Umowne wyłączenie lub ograniczenie prawa wstąpienia spadkobierców do spółki jest skuteczne jedynie wówczas, gdy umowa spółki określa warunki spłaty spadkobierców zmarłego wspólnika. Zgodnie z postanowieniem Sądu Najwyższego z 17 maja 2007 roku (III CZP 45/07) braki postanowienia umowy spółki w przedmiocie ograniczenia wstąpienia do spółki spadkobierców na miejsce zmarłego wspólnika, brak określenia zasad ustanowionych ograniczeń, brak jakichkolwiek kryteriów w tym zakresie, nie są ustawowymi przesłankami przesądzającymi w art. 183 § 1 k.s.h. o bezskuteczności tego ograniczenia zastrzeżonego w umowie spółki. Przepis ten wyraźnie bowiem wiąże skuteczność omawianego ograniczenia zastrzeżonego w umowie spółki z określeniem w niej warunków spłaty spadkobierców niewstępujących do spółki.

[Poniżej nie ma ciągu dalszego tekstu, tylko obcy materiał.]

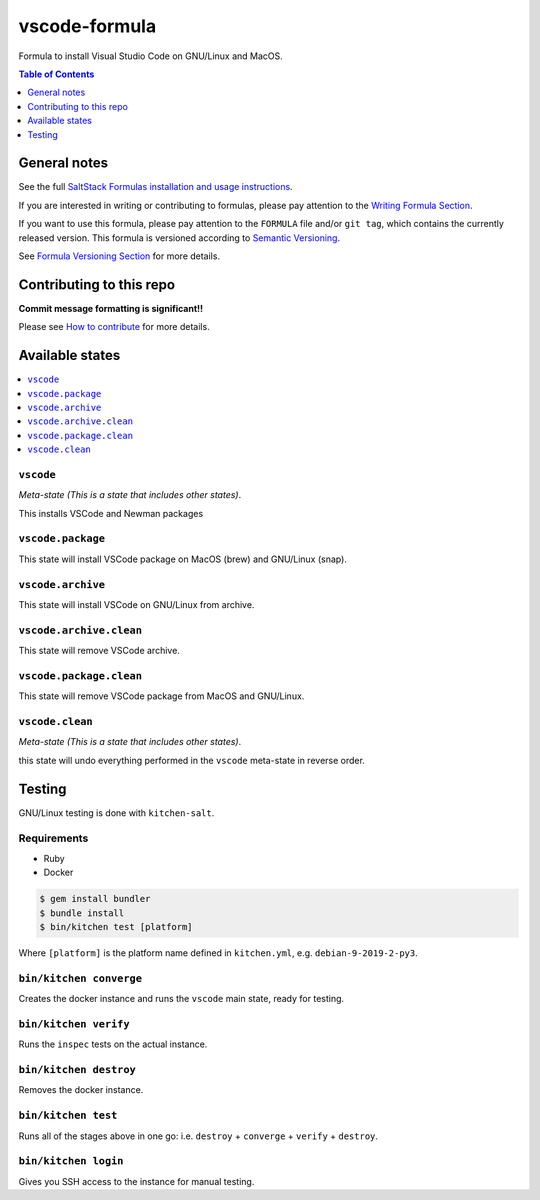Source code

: .. _readme:

vscode-formula
===============

|img_travis| |img_sr|

.. |img_travis| image:: https://travis-ci.com/saltstack-formulas/vscode-formula.svg?branch=master
   :alt: Travis CI Build Status
   :scale: 100%
   :target: https://travis-ci.com/saltstack-formulas/vscode-formula
.. |img_sr| image:: https://img.shields.io/badge/%20%20%F0%9F%93%A6%F0%9F%9A%80-semantic--release-e10079.svg
   :alt: Semantic Release
   :scale: 100%
   :target: https://github.com/semantic-release/semantic-release

Formula to install Visual Studio Code on GNU/Linux and MacOS.

.. contents:: **Table of Contents**
   :depth: 1

General notes
-------------

See the full `SaltStack Formulas installation and usage instructions
<https://docs.saltstack.com/en/latest/topics/development/conventions/formulas.html>`_.

If you are interested in writing or contributing to formulas, please pay attention to the `Writing Formula Section
<https://docs.saltstack.com/en/latest/topics/development/conventions/formulas.html#writing-formulas>`_.

If you want to use this formula, please pay attention to the ``FORMULA`` file and/or ``git tag``,
which contains the currently released version. This formula is versioned according to `Semantic Versioning <http://semver.org/>`_.

See `Formula Versioning Section <https://docs.saltstack.com/en/latest/topics/development/conventions/formulas.html#versioning>`_ for more details.

Contributing to this repo
-------------------------

**Commit message formatting is significant!!**

Please see `How to contribute <https://github.com/saltstack-formulas/.github/blob/master/CONTRIBUTING.rst>`_ for more details.

Available states
----------------

.. contents::
   :local:

``vscode``
^^^^^^^^^^^

*Meta-state (This is a state that includes other states)*.

This installs VSCode and Newman packages

``vscode.package``
^^^^^^^^^^^^^^^^^^

This state will install VSCode package on MacOS (brew) and GNU/Linux (snap).

``vscode.archive``
^^^^^^^^^^^^^^^^^^

This state will install VSCode on GNU/Linux from archive.

``vscode.archive.clean``
^^^^^^^^^^^^^^^^^^^^^^^^

This state will remove VSCode archive.

``vscode.package.clean``
^^^^^^^^^^^^^^^^^^^^^^^^

This state will remove VSCode package from MacOS and GNU/Linux.

``vscode.clean``
^^^^^^^^^^^^^^^^^

*Meta-state (This is a state that includes other states)*.

this state will undo everything performed in the ``vscode`` meta-state in reverse order.


Testing
-------

GNU/Linux testing is done with ``kitchen-salt``.

Requirements
^^^^^^^^^^^^

* Ruby
* Docker

.. code-block:: bash

   $ gem install bundler
   $ bundle install
   $ bin/kitchen test [platform]

Where ``[platform]`` is the platform name defined in ``kitchen.yml``,
e.g. ``debian-9-2019-2-py3``.

``bin/kitchen converge``
^^^^^^^^^^^^^^^^^^^^^^^^

Creates the docker instance and runs the ``vscode`` main state, ready for testing.

``bin/kitchen verify``
^^^^^^^^^^^^^^^^^^^^^^

Runs the ``inspec`` tests on the actual instance.

``bin/kitchen destroy``
^^^^^^^^^^^^^^^^^^^^^^^

Removes the docker instance.

``bin/kitchen test``
^^^^^^^^^^^^^^^^^^^^

Runs all of the stages above in one go: i.e. ``destroy`` + ``converge`` + ``verify`` + ``destroy``.

``bin/kitchen login``
^^^^^^^^^^^^^^^^^^^^^

Gives you SSH access to the instance for manual testing.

Rozporządzenie wspólnika - porządek dziedziczenia
Jeśli umowa spółki nie przewiduje wyłączeń lub ograniczeń co do wstąpienia spadkobierców zmarłego wspólnika do spółki - dziedziczenie udziałów następuje na zasadach prawa spadkowego. I tu, zgodnie z regułami dotyczącymi dziedziczenia, wspólnik może podjąć działanie - sporządzić testament, w którym będzie wyrażona jego wola, lub nie podejmować żadnych kroków w tym względzie - wówczas o spadkobraniu zadecyduje porządek ustawowy. Zgodnie z przepisami kodeksu cywilnego art. 931 i nast. w zależności od „stanu rodzinnego” w pierwszej kolejności będą dziedziczyć małżonek i zstępni, dalej w braku zstępnych do dziedziczenia dojdą - obok małżonka rodzice spadkodawcy, a gdyby któreś z rodziców nie dożyło otwarcia spadku, udział, który by jemu przypadał, przypada rodzeństwu spadkodawcy, a dalej zstępnym tego rodzeństwa.